Guest blog by Deborah Wardly, MD
Previously I blogged about the relationship between intracranial hypertension and obstructive sleep apnea, and pointed out the similarity between the signs and symptoms of upper airway resistance syndrome (UARS), obstructive sleep apnea (OSA) and those of intracranial hypertension. Intracranial hypertension is characterized by headaches, fatigue, dizziness/vertigo, ringing in the ears (which can be pulsatile), and visual disturbances to include papilledema (swelling of the optic disc). It can be present without papilledema (idiopathic intracranial hypertension without papilledema, or IIHWOP), which many doctors don’t seem to realize, and in these scenarios a lumbar puncture (spinal tap) is the only way to diagnose it. It is associated with obesity in many cases, as is OSA.
Recently a study was published showing that in a group of patients with chronic fatigue syndrome (CFS), 20% of them met criteria for idiopathic intracranial hypertension (IIH), and 85% of them had improvement in their chronic fatigue syndrome symptoms after reduction of their intracranial pressure after lumbar puncture. The only thing missing from this study was the sleep study results on these patients! But we know how closely UARS can appear to resemble CFS, and this study begs further evaluation of UARS patients’ intracranial pressures, especially given the knowledge that apneas increase intracranial pressure.
My recent published paper discusses what is currently known about how OSA can increase intracranial pressure (ICP), and then further discusses other possibilities for this phenomenon that could be investigated. We know that individual apneas can increase ICP, and that an increase in carbon dioxide effecting an increase in cerebral blood flow may be causal, as well as perhaps an increase in intrathoracic pressure at the termination of the apnea. In my paper I discuss how OSA can increase glutamate excito-toxicity in the brain, and the evidence for glutamate being able to cause brain edema. I discuss how OSA may open the blood-brain barrier, which would also cause brain swelling.

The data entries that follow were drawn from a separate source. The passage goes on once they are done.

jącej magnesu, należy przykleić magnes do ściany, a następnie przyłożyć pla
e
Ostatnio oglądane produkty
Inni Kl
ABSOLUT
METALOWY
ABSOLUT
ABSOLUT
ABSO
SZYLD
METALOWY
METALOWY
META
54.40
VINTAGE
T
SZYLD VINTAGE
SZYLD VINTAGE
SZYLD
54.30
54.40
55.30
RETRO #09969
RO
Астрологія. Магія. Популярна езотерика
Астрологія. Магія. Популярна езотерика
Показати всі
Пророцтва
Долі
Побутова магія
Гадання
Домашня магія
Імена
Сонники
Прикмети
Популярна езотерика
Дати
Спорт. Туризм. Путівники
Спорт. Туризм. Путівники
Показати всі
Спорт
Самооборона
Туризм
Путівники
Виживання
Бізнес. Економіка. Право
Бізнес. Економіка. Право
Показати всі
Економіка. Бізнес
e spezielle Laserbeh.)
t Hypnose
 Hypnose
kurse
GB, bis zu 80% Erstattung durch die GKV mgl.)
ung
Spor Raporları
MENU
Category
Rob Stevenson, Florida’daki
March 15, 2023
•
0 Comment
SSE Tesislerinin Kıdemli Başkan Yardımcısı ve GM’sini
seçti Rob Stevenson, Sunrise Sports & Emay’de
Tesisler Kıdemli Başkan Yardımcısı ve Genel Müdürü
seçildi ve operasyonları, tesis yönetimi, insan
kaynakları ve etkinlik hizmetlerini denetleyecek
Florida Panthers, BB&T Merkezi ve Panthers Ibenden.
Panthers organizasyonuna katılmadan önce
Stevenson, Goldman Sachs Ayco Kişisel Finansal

Alperin, et al. has demonstrated that in obese women with idiopathic intracranial hypertension, they have evidence of both brain swelling and poor jugular venous drainage. I suggest in my paper how the anatomical relationship of the recessed jaw to the narrowed airway, something we recognize is present in many cases of OSA, may also be involved in a compression of the internal jugular veins. This would contribute to the poor jugular venous flow observed in IIH by Alperin, and would increase resistance to CSF outflow. We know that obesity increases the risk of OSA in part by fat compression of the airway in the neck. Perhaps obesity increases the risk of IIH by fat compression of the jugular veins in the neck? Such that it is not entirely a direct causal relationship between OSA and IIH, but that they are conditions which go hand in hand when there is a recession of the mandible or increased fat content of the neck.

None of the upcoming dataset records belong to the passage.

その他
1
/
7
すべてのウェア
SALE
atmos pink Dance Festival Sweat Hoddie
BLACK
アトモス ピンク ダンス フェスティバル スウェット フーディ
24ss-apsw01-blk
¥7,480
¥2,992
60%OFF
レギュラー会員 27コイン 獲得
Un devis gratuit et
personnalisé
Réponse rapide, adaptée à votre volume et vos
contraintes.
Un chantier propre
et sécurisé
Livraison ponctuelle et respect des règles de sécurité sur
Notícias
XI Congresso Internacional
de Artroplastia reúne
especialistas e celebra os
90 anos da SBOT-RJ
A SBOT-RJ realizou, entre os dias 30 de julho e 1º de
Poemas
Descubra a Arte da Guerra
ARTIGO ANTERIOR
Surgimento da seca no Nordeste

An important point that I discuss in my paper is the fact that a Valsalva maneuver will increase ICP. A Valsalva maneuver is created upon “bearing down”, something we do when coughing, sneezing, grunting, crying or shouting, yet even upon laughing, singing or talking. Many people with intracranial hypertension do not tolerate any Valsalva activity, as it will increase their headaches. Think about what it feels like to exhale with your CPAP on—it is a Valsalva as well. Could this be the reason that some people with OSA/UARS do not tolerate CPAP, but must use BiPAP, or cannot use PAP at all? Do these individuals have undiagnosed IIH?

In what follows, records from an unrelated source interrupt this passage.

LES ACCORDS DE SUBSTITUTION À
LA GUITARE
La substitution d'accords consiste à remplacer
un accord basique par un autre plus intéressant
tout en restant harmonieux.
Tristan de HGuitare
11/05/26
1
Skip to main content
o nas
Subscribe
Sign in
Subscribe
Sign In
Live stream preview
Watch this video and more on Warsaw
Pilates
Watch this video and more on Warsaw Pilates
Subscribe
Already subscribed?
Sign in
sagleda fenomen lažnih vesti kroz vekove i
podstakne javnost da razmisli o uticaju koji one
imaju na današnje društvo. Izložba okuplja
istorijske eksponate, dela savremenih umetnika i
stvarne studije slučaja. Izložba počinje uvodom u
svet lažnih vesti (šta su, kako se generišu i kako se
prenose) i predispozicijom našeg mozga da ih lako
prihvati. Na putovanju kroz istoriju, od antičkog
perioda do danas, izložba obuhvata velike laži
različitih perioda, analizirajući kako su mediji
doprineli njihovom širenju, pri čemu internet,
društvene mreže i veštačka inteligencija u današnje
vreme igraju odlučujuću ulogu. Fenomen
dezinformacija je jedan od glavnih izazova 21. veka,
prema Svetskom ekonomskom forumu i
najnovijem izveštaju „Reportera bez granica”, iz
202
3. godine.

If you do not tolerate CPAP, or even BiPAP, do you have headaches or any of the other symptoms of IIH?
Do you find you must have perfect control of your airway problem in sleep, in order to prevent or reduce the headaches, dizziness, and fatigue?
If you have CFS symptoms or IIH symptoms in conjunction with your OSA/UARS, would you consider a spinal tap to further elucidate your symptoms?